100 years ago this week Roald Amundsen and his boys hit the Transantarctic Mountains. They had always expected them to be there, extending from Beardmore Glacier, 200 miles to the north, where Shackleton had forged his route to the polar plateau in 1908, and where Scott this season would be pressing his men as well. Of course, the old idea of the Transantarctic Mountains petering out somewhere in the south was bantered about in Amundsen’s camp. Why not a straight shot from the ice shelf onto the plateau? But there was no doubt on November 8, when the first thin line of relief materialized at the horizon.
As the party drew closer, the mountains took form, great blocky massifs set back from low, sinuous foothills. On Novermber 16 the party had left the level of the ice shelf and was camped on the rising undulation of the foothills. To the right was a smooth glacier that rose steadily to the south, but it appeared to head at the bottom of a gigantic massif, Mt. Fridtjof Nansen, as Amundsen named it., so that way was out. To the southeast the horizon dropped between Mt. Fridtjof Nansen and a bold peak to the left (east), Mt. Don Pedro Christophersen. Perhaps there would be passage there.
After dinner Amundsen and two of the others skied up into a col in the nearby range, deciding to head directly south over the ridge system at a reasonable spot. On the way back to camp Amundsen and Bjaaland skied over to a tiny nunatak (island of rock surrounded by snow) making the only bedrock landfall of the entire Antarctic portion of the expedition.
On November 17 the party covered 11 1/2 miles, rose 2,000 feet, and camped “on a little glacier among crevasses.” After dinner Wisting and Hanssen went in one direction and Bjaaland in another to scout a trail over the ridge crest.
The next morning, November 18, Amundsen chose the lower pass. As the party came out onto the crest of the ridge, the full faces of both Fridtjof Nansen and Don Pedro Christophersen presented themselves. Between the massifs was a pass with a short, steep glacier that cascaded down two ice falls separating terraces. Amundsen recounts, “we could follow a little connected line among the many crevasses; we saw that we could go a long way.”
The party descended and then, hell bent on a southern heading, Amundsen chose to drive back up the next ridge rather than letting the party down onto the Axel Heiberg Glacier. By evening they had worked their way across the glacier and followed a deep, snow-filled furrow, and were camped beneath the shadowed face of Don Pedro Christopherson. Bjaaland and Hanssen skied up to the first icefall to scout a route, reporting back that they had found what appeared to be a way through.
November 19, As always on the more demanding ascents, Bjaaland was the forerunner, scouting the trail and leading the climb.
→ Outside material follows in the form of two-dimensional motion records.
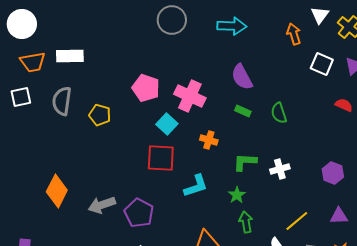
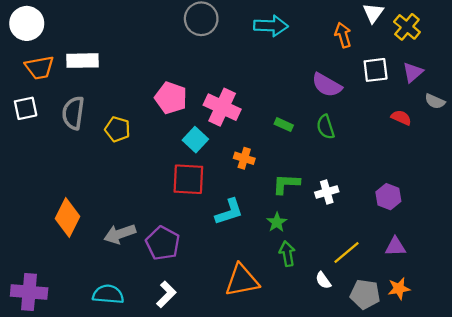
white square: (322, 64) -> (376, 70), turned -30
purple semicircle: (242, 77) -> (327, 85), moved, turned -32

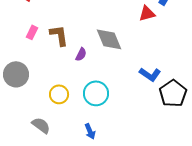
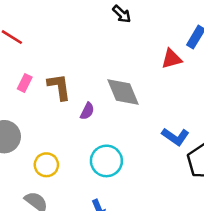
yellow circle: (59, 94) -> (46, 165), moved

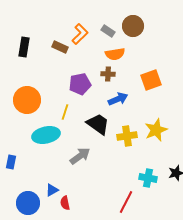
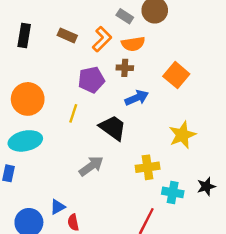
orange L-shape: (80, 34) -> (102, 39), moved
orange square: (151, 80) -> (176, 75), turned -30
cyan ellipse: (46, 135) -> (25, 141), moved
yellow cross: (127, 136) -> (148, 167), moved

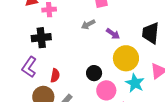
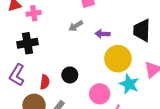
purple arrow: (113, 34) -> (102, 34), turned 152
black circle: (94, 73) -> (70, 75), moved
The dogs double-teamed the sledges up the steep icefall, and the party managed to cobble a trail out of safe ground and solid bridges. Before midday they had reached the first terrace. The second icefall loomed ahead with “nothing but crevasse after crevasse, so huge and ugly” that this step was impassable. However, to the left, the terrace seemed to rise gently toward Mount Don Pedro Christophersen and to merge into its snowy lower slope. The men headed in that direction but soon found themselves in a cul-de-sac of open chasms, so they camped.
While the dogs were being fed and bedded, Amundsen led a reconnaissance sortie to the base of an ice ridge above the camp. The men returned to camp for dinner and then went out again to see what lay beyond the ridge. By keeping in close under Mount Don Pedro Christophersen, they found the passage over the ice ridge to be smooth, except for a few large, open crevasses that were easily avoided. Before long they were sure that they had passed the chaotic part of the glacier and that only one final ice rise stood between them and the plateau.
With confidence that they would be on the plateau the following day, the three men skied back to camp. As they came out on a rise and looked down at their tent, Amundsen reflected on the scene:
“Great blocks of ice scattered promiscuously about gave the impression that here Nature was too powerful for us. Here no progress was to be thought of.
“It was not without a certain satisfaction that we stood there and contemplated the scene. The little dark speck down there—our tent—in the midst of this chaos, gave us a feeling of strength and power. We knew in our hearts that the ground would have to be ugly indeed if we were not to maneuver our way across it and find a place for that little home of ours.”
On the morning of November 20, the weather was still and clear. The pull up to the next terrace was strenuous, but the dogs managed to do it with single teams. As the party rounded Mount Ole Engelstad, the plateau opened before. It was now time to turn south again. Directly ahead was a snowy ridge that projected to the west from Mount Don Pedro Christophersen. As they ran up onto it, the surface changed from the soft snow that had been with them since reaching the mountains to hard, sharp-edged sastrugi (windblown patterns in snow.) When the gratified party camped that night at 8:00 p.m., they were at 10,920 feet, having covered 19¼ miles and risen 5,750 feet. They had crossed the entirety of the Transantarctic Mountains in only four days. (Adapted from The Roof at the Bottom of the World.)